With my first bout of PPD I was able to overcome it in less than six months and let me make this clear: with zero side effects after that time. With this bout I am still riding the wave of it. It is nothing compared to the first six months of it but yes, it is still there. Some days are good days and some days are bad days but so far there really haven’t been any completely GREAT days or “normal” days. I have finally accepted the fact that there may never be any and I am finally ok with that.

Last night during dinner my one daughter said something and I totally thought I heard her say something else and I burst out laughing when I said it (as did the rest of the table). I could not stop laughing. It was that hard core belly laugh and it was really really funny (I am not sharing it because some may be scandalized by how my mind works and what I thought she said!). Before I could even stop laughing completely my eldest son Peter (age 10) said, “Wow, I haven’t heard that laugh in like three years!!!” to which my husband agreed. As I slowed down my laughter I thought about what he said and he was spot on. I had not even thought about it myself up until that moment! Now, granted it has not actually been three years since I have laughed like that but it has been like two (one for the pregnancy which doesn’t usually bring forth hard core laughter and another year of my PPD).

Unfortunately for me one major side effect of my PPD right now is that I still do not enjoy things as much as I used to and I definitely don’t laugh as much as I used to (let alone a hard core belly laugh). I have come to terms with it and it is ok for me only in that while I may not enjoy the things as much as I used to I appreciate EVERYTHING and EVERYONE so much MORE than I ever did.

When you think about taking your own life or that of your child(rens) and when you realize that it is irrational thinking but you can’t control it or when it comes and goes you have a total appreciation of EVERYTHING. When the time arrives that you no longer have those intrusive thoughts and when you no longer feel like your anxiety or panic attacks are literally going to kill you, you don’t take one thing for granted (not one!). So, while I may not be the completely joyful person I was before I am a completely changed person and one for the better.

Without this bout of PPD I may just take another day for granted. I may just let time pass my by. But because of it every day is a new day for me. Every day is one that though I may scream to the top of my lungs because the kids did this or that it is a day that I look at each of them in a way I never did before and never would have. It’s an appreciation for life; all life…mine, theirs, ours, and yours. Needless to say, it has brought my relationship with Our Creator to a whole new level.

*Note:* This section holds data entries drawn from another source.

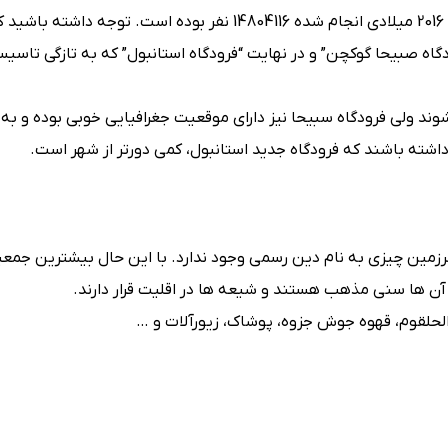
می‌توان گفت جمعیت این شهر طبق آمار سرشماری که در سال 2016 میلادی انجام شده 14804116 نفر بوده است. توجه داشته با
تورک” و “فرودگاه صبیحا گوکچن” و در نهایت “فرودگاه استانبول” که به تازگی تا
‌شوند ولی فرودگاه سبیحا نیز دارای موقعیت جغرافیایی خوبی بوده و به
داشته باشند که فرودگاه جدید استانبول، کمی دورتر از شهر است.
سرزمین چیزی به نام دین رسمی وجود ندارد. با این حال بیشترین جم
الحلقوم، قهوه جوش جزوه، پوشاک، زیورآلات و …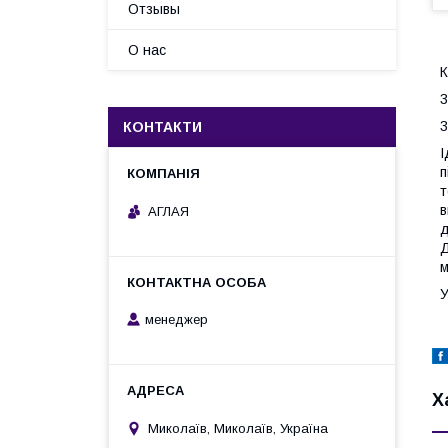
Отзывы
О нас
К
3
3
КОНТАКТИ
І
п
т
в
АГЛАЯ
д
Д
м
У
менеджер
Х
Миколаїв, Миколаїв, Україна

Because of this past year I have made my dreams come true. I have published my first book which is insane! And even though it is not the first book that I wanted it to be it is a book that has created a whole new mission in my life: that to help other women and men and families who suffer with postpartum depression and perinatal mood disorders. Because of this past year (and because my best friend, my cheer leader, my husband is pushing me) I am going to do something I have wanted to do for a long time; I am going to open an LLC to help people. As with the book, this will not be about money (but the money is always nice lol!). This will be about officially doing something that I have always loved to do unofficially and that is to help people.

I started a new hashtag just for me: #justone I realize there are other people who use this hashtag for other things and that is ok. For me #justone represents if I am able to help #justone person then this whole insane year will not have been in vain. I hope with my book, with my blogs, with my continued “unofficial” advocacy for women’s mental health and my new LLC I can help more than #justone but if it’s #justone then I am more than okay with that.

Happy Birthday Philip! Your life has changed me forever…forever for the better.